The AI Marketing Metric
Have you considered evaluating your brand's AI visibility? Imagine your customer goes onto ChatGPT, Anthropic, or even Google and asks, "Who's the best brand for product A or B?" or "Is brand B reliable for these products?"
I will be exploring the concept of the "share of model." Let's get started.
Marketing Week introduced the “share of model” concept, describing it as the new marketing measure for the AI era. Basically, it counts the number of times a keyword or brand is mentioned by large language models (LLMs) like ChatGPT, Meta's Llama, Microsoft's Copilot, Google's Gemini, or Anthropic’s Claude, compared to other keywords or brands in the same category.
Think of it like search engine optimization (SEO). Will new services emerge to optimize content for these LLMs, which answer our consumers’ questions? Possibly. Some call it "model ops," where services might help optimize content for LLMs.

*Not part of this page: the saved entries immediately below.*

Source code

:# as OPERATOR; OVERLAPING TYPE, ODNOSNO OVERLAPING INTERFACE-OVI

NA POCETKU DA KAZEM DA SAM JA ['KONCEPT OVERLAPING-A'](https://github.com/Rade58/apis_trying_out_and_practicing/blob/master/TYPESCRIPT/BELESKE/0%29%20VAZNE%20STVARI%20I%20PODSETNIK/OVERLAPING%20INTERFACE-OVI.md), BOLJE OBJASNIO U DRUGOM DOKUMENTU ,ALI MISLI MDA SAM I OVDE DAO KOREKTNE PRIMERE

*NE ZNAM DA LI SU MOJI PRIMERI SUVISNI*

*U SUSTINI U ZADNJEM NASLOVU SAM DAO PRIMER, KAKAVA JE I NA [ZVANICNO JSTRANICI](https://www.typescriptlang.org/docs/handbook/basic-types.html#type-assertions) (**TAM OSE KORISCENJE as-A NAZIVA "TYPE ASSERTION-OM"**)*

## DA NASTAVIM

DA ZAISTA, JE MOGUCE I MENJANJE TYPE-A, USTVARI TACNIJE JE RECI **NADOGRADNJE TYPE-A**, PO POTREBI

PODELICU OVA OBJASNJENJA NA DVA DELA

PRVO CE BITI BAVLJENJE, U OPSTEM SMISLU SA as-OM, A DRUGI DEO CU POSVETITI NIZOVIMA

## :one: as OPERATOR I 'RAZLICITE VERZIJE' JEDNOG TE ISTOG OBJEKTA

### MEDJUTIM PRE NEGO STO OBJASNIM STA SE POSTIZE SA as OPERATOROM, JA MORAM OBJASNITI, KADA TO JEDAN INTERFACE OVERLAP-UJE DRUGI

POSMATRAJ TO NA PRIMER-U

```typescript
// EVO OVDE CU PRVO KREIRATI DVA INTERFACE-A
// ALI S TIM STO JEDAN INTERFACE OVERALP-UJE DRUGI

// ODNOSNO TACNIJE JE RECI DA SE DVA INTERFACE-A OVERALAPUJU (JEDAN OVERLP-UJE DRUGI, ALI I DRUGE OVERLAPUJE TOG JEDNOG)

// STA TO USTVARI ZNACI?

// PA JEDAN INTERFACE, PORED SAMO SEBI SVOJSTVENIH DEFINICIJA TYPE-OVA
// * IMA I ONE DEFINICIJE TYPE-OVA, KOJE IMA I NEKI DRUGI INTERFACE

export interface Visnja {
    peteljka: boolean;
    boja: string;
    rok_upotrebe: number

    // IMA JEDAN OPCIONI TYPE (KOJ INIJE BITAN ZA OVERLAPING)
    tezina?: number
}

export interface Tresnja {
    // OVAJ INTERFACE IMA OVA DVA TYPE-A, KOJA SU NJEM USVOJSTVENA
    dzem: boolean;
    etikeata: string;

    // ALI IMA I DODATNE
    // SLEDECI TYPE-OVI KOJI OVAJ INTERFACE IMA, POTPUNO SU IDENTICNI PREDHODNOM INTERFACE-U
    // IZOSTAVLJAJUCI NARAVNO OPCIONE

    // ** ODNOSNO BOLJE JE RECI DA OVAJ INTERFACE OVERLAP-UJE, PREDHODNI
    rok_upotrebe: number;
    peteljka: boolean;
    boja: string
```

Other articles compare this new metric to share of voice or market share metrics. What would this look like in practice? According to an Adweek article, it could resemble brand recall or share of voice metrics, focusing on how each model perceives your brand, the sentiment, and how it prioritizes your brand in response to questions.
Marketing Week defines "share of model" as the number of brand mentions by LLMs relative to total mentions in the same category. Calculating this might be tricky, but it's one of those complex marketing metrics.
Some suggest measuring your brand's "footprint" by conducting a bespoke study of your brand and competitors, looking at perception, total mentions, and performance against specific brand-centric queries.
I believe this new metric will gain traction, not just in measurement but in the optimization strategies it inspires. SEO agencies should start thinking about this.
Standards will be crucial as LLMs become the new search index. It'll be fascinating to see where your brand appears and where it doesn't. Managing this long-term will be a significant effort, likely leading to new technology companies offering cross-LLM analysis for quantitative research.